I've a log file (http://codepad.org/vAMFhhR2), and I want to extract a specific number out of it (line 18) I wrote a custom pattern grok filter, tested it on http://grokdebug.herokuapp.com/, it works fine and extracts my desired value.
here's how logstash.conf looks like:
input {
tcp {
port => 5000
}
}
filter {
grok{
match => [ "message", "(?<scraped>(?<='item_scraped_count': ).*(?=,))" ]
}
}
output {
elasticsearch {
hosts => "elasticsearch:9200"
}
}
but it doesn't match any record from the same log on Kibana
Thoughts?
Your regexp may be valid but the lookahead and lookbehind ("?=" and "?<=") are not a good choice in this context. Instead you could use a much simpler filter:
match => [ "message", "'item_scraped_count': %{NUMBER:scraped}" ]

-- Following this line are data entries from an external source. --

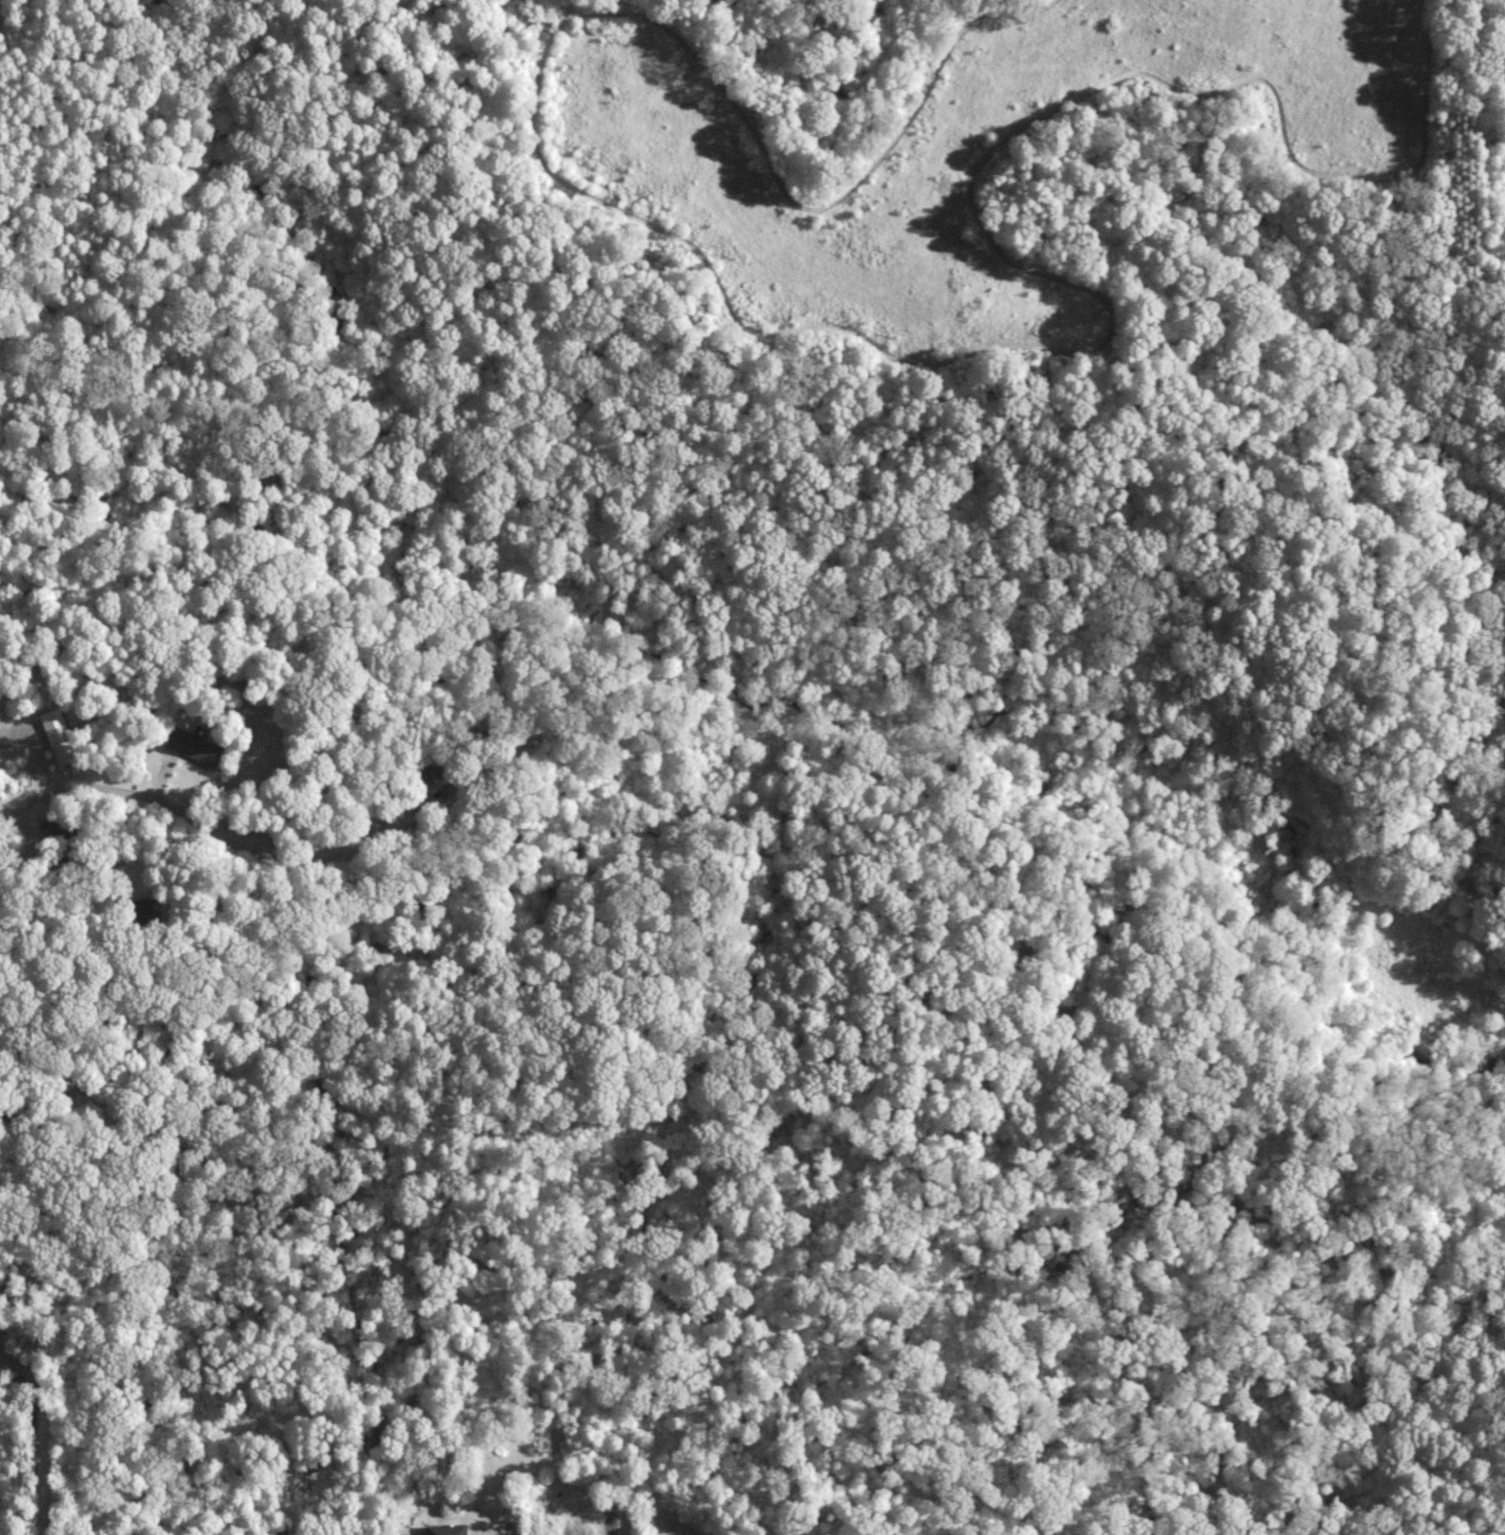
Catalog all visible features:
building: (59, 735)
building: (196, 746)
road: (25, 798)
road: (169, 809)
building: (56, 830)
building: (149, 908)
road: (35, 1442)
building: (448, 1528)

This will extract the number after 'item_scraped_count':
as a field called scraped
, using the 'NUMBER' Grok built-in pattern.
Result in Kibana:
{
"_index": "logstash-2017.04.11",
"_type": "logs",
"_source": {
"@timestamp": "2017-04-11T20:02:13.194Z",
"scraped": "22",
(...)
}
}
If I may suggest another improvement: since your message is spread across multiple lines you could easily merge it using the multiline
input codec:
input {
tcp {
port => 5000
codec => multiline {
pattern => "^(\s|{')"
what => "previous"
}
}
}
This will merge all the lines starting with either a whitespace or {'
with the previous one.